How to implement dictionary-based word recognition for Thai for line breaking/hyphenation?

I have a ~900 page Thai document that I am beginning to typeset. In the first paragraph I notice that the lines are sometimes breaking mid-word. Thai, like its cousin Lao, spaces at the phrasal and clausal level. Recently I typeset a 700 page Lao book using luaLaTeX. Using a script and working off of a dictionary file, I wrapped each word in a macro \lw{} (lao word) and put in weighted hyphenation points. That was the only work around I could find. The document turned out very nice. For this Thai book, I want to use typst. What are my options? Melchizedek, Chedorlaomer, and Nebuchadnezzer are not in most dictionaries. Also a word that I would expect to be in the dictionary, สดุดี, is splitting mid-word.

How can I get typst to recognize a dictionary of Thai words so that it doesn’t split in the middle of a word unless there is a hyphenation point there (at which point it enters a hyphen.)

Here is my current set up in case there is something of interest.

#set page(
  width: 176mm,
  height: 250mm,
  margin: (inside: 20mm, outside: 15mm, top: 15mm, bottom: 20mm)
)

#set text(font: "Sarabun", 
     size: 11pt,
     lang: "th",
     hyphenate: true)

#set par(justify: true, 
     justification-limits: (
       spacing: (min: 90% - 0.01em, max: 100% + 0.02em), 
       tracking: (min: -0.01em, max: 0.01em)),
     first-line-indent: (amount: 1.5em, all: true),
     linebreaks: "optimized",
     leading: 0.85em,
     spacing: 0.85em)

tags: thai, hyphenation, line-breaking, justification

Hi!
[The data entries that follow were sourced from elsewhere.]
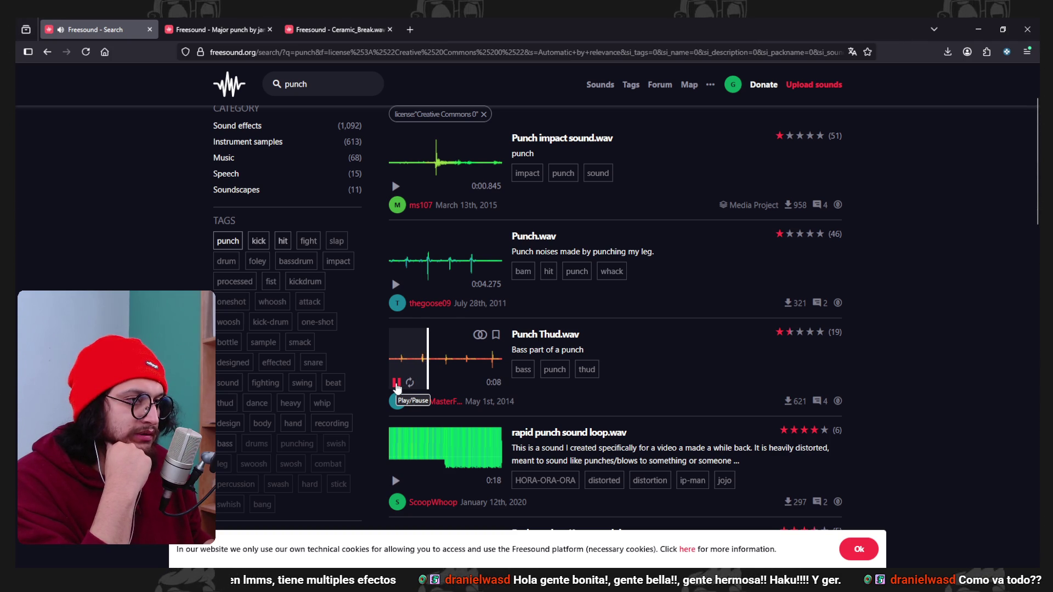
{"action": "middle_click", "coordinate": [524, 340]}
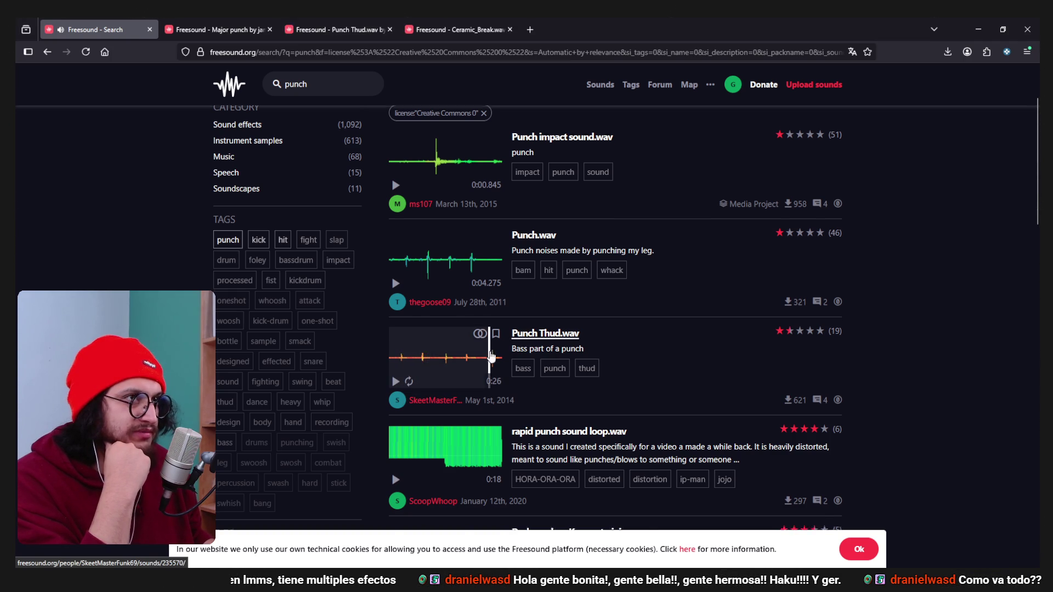
Open Punch1.wav's page in a background tab and play boxing punching bag practice 2.wav.
{"action": "scroll", "coordinate": [397, 296], "scroll_direction": "down", "scroll_amount": 4}
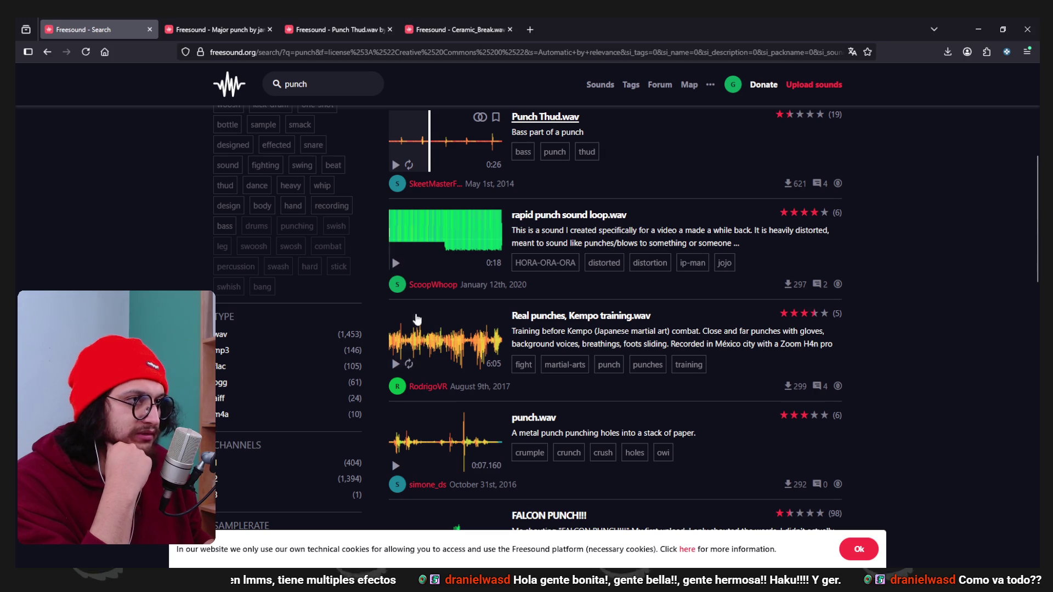
{"action": "scroll", "coordinate": [416, 329], "scroll_direction": "down", "scroll_amount": 2}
Unfortunately, it looks like that hypher, Typst’s library for separating words into syllables, does not support Thai.
I suggest you open an issue in that repo, so that Thai people can have a central place to discuss it and get it implemented.

recognize a dictionary of Thai words

The hyphenation algorithm is based on patterns instead of a dictionary.
For example, I coin the word donatinoumous and paste it onto typst.app/tools/hyphenate. The result looks fine.

If you want to add Thai support to hypher, you can take Add Catalan patterns by reknih · Pull Request #15 · typst/hypher · GitHub as an example.

However, I can’t read Thai and I’m not sure if pattern-based hyphenation is theoretically possible for Thai…

Thank you for your reply. Being able to control where hyphens and word breaks are possible and where they are forbidden is necessary for Thai, Lao, Khmer type setting.

I followed the links in the repositories you linked to, but do not understand the patterns.

Here is the English hyphenation rules.

https://github.com/typst/hypher/blob/main/patterns/hyph-en-us.tex

Digging deeper, I see that they link to a tex repository which includes a folder with Thai dictionaries and exception rules.

https://github.com/hyphenation/tex-hyphen/tree/master/source/th

I can create the dictionary files, but knowing how to compile them for local use in a way that typst can access them is beyond my understanding. (My long list of proper names is not relevant to the majority of users and shouldn’t clunk up the general code.)

Would I need to recompile typst each time I add a word to a dictionary or change a hyphenation point? There must be a better way.